The PSA and the other unions, which promoted Labor’s wage fraud during the election, continue to back the government. They have suggested only that the offers be around 4 percent, still far below inflation and a real wage cut. The unions, in line with their character as an industrial police force of governments and business, are committed to working with Labor to force through the “savings” that Minns is demanding.
Labor similarly postured on health, but in the week since the election Minns has not outlined a single concrete policy to address the breakdown of the public healthcare system. The word “COVID” does not appear to have passed his lips, underscoring the fact that Labor will continue the “let it rip” policies that have overwhelmed the hospitals.
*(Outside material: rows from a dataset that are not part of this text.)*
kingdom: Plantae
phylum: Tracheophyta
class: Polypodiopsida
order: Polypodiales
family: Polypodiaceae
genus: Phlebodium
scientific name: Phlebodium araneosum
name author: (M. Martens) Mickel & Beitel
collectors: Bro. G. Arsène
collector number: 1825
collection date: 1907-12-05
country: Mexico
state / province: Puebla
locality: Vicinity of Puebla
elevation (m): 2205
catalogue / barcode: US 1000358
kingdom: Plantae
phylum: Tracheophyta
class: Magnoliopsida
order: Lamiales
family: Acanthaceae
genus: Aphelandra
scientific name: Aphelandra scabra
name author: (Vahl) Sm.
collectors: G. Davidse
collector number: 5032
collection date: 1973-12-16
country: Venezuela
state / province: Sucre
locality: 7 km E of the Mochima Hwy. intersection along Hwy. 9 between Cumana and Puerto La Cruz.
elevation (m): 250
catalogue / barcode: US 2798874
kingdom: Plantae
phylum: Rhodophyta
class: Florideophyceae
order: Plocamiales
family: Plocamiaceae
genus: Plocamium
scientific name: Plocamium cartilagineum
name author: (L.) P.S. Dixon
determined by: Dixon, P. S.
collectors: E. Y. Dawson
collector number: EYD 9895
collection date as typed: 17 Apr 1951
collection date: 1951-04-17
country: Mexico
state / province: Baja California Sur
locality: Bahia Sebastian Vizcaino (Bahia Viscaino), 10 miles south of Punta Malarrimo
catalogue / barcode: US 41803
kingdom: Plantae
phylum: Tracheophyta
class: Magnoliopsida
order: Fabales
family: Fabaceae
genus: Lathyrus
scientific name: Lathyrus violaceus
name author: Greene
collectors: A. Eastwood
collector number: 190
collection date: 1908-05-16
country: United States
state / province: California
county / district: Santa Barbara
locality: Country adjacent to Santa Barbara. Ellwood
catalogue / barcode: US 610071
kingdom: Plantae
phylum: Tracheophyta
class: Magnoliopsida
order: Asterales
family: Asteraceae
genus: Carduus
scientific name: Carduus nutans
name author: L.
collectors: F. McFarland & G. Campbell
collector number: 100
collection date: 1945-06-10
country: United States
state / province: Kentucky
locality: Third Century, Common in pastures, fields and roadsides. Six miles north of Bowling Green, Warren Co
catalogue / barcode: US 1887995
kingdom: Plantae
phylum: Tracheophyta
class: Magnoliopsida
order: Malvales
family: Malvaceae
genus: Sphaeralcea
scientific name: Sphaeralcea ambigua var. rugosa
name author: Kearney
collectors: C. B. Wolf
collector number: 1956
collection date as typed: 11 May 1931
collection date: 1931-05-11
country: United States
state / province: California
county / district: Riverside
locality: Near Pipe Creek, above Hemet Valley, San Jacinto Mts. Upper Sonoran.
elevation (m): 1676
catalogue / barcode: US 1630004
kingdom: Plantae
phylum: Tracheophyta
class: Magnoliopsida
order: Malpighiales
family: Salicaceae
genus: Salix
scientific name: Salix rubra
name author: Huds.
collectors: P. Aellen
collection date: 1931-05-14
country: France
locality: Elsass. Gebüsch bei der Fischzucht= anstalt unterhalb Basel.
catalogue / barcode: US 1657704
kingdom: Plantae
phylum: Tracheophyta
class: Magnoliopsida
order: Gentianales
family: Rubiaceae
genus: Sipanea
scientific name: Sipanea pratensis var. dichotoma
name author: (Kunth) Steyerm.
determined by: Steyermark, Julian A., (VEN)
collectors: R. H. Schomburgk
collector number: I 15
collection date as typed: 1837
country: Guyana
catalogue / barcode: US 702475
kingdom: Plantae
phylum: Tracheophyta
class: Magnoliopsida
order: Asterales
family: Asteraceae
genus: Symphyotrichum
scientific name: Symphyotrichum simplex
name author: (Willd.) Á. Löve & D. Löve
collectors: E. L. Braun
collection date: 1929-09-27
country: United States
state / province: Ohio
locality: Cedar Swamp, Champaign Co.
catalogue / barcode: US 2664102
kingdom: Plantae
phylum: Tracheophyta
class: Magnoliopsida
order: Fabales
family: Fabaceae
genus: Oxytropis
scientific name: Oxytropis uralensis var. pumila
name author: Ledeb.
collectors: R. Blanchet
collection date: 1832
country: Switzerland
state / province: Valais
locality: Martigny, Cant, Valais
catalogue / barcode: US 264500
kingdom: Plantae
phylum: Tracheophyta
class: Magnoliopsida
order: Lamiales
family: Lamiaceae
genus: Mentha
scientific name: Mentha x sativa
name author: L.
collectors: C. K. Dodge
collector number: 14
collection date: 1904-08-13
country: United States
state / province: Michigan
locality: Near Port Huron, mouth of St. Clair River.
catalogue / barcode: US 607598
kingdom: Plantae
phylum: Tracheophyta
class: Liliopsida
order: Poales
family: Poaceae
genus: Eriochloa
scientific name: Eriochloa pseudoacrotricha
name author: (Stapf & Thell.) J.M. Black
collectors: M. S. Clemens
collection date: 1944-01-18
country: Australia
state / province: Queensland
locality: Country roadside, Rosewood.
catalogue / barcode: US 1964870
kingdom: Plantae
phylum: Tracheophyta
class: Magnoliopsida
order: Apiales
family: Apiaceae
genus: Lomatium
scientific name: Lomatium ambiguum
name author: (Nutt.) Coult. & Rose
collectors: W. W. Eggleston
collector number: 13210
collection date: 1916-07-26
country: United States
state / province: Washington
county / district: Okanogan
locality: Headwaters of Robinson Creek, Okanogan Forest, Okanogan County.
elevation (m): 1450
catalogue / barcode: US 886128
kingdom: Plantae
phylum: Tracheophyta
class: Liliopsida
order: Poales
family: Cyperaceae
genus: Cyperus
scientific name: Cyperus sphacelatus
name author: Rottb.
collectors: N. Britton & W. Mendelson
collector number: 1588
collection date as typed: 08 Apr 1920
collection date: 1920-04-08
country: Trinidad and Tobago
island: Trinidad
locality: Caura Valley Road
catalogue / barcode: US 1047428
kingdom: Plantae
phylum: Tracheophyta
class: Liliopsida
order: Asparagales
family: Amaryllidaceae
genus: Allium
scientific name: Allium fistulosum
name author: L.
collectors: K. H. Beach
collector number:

Instead, Minns announced that Labor will hold a “special inquiry” into health funding. Such an inquiry could last for months, if not years. That the health system is chronically underfunded is hardly a secret that requires a commission to establish.
Minns has opposed one of the key demands of nurses, for improved nurse-to-patient ratios. Since the election, he has pledged to waive HECS university fees for 2,000 health students a year. Under conditions of massive staffing shortages and experienced workers leaving the profession in droves due to unbearable conditions, that amounts to a drop in the ocean.
Minns also travelled last week to the regional area of Menindee, where a massive fish kill recently occurred due to the degradation of the Murray-Darling River system. There he pledged to establish another inquiry.
Inquiries are all the Labor government has to offer.
Amid a major crisis of the public schools, Minns’ election pledge of a vague $400 million “future fund” will see the sector underfunded, even by the bogus official metrics, for the foreseeable future.
Minns’ real program will emerge, as demands grow for sweeping budget cuts. The state’s deficit is expected to grow to over $12 billion this financial year. An indication of what the government will seek to impose is provided by the neighbouring state of Victoria.
There, the Labor government of Premier Daniel Andrews imposed a pay deal on teachers that limited annual wage growth to less than 2 percent and further entrenched ballooning class sizes and intolerable working conditions. Now, ahead of an austerity budget, Andrews has reportedly called on public service chiefs to draw up plans for the cutting of up to 10 percent of the total workforce.
With the Liberal Party’s implosion in election after election, the ruling elite is now almost wholly dependent on Labor to force through this reactionary, pro-business agenda. As the NSW election result indicates, there is no enthusiastic support for Labor, which is increasingly identified by working people as a party of big business and the banks. The grip of the unions has also weakened enormously as a result of decades of sell-out deals and betrayals.
That underscores the critical importance of the fight to build a socialist movement directed against the entire political set-up, and aimed at the establishment of a workers’ government. Such a government would reorganise society completely to meet social need, not the profit interests of the ultra-wealthy and the corporations.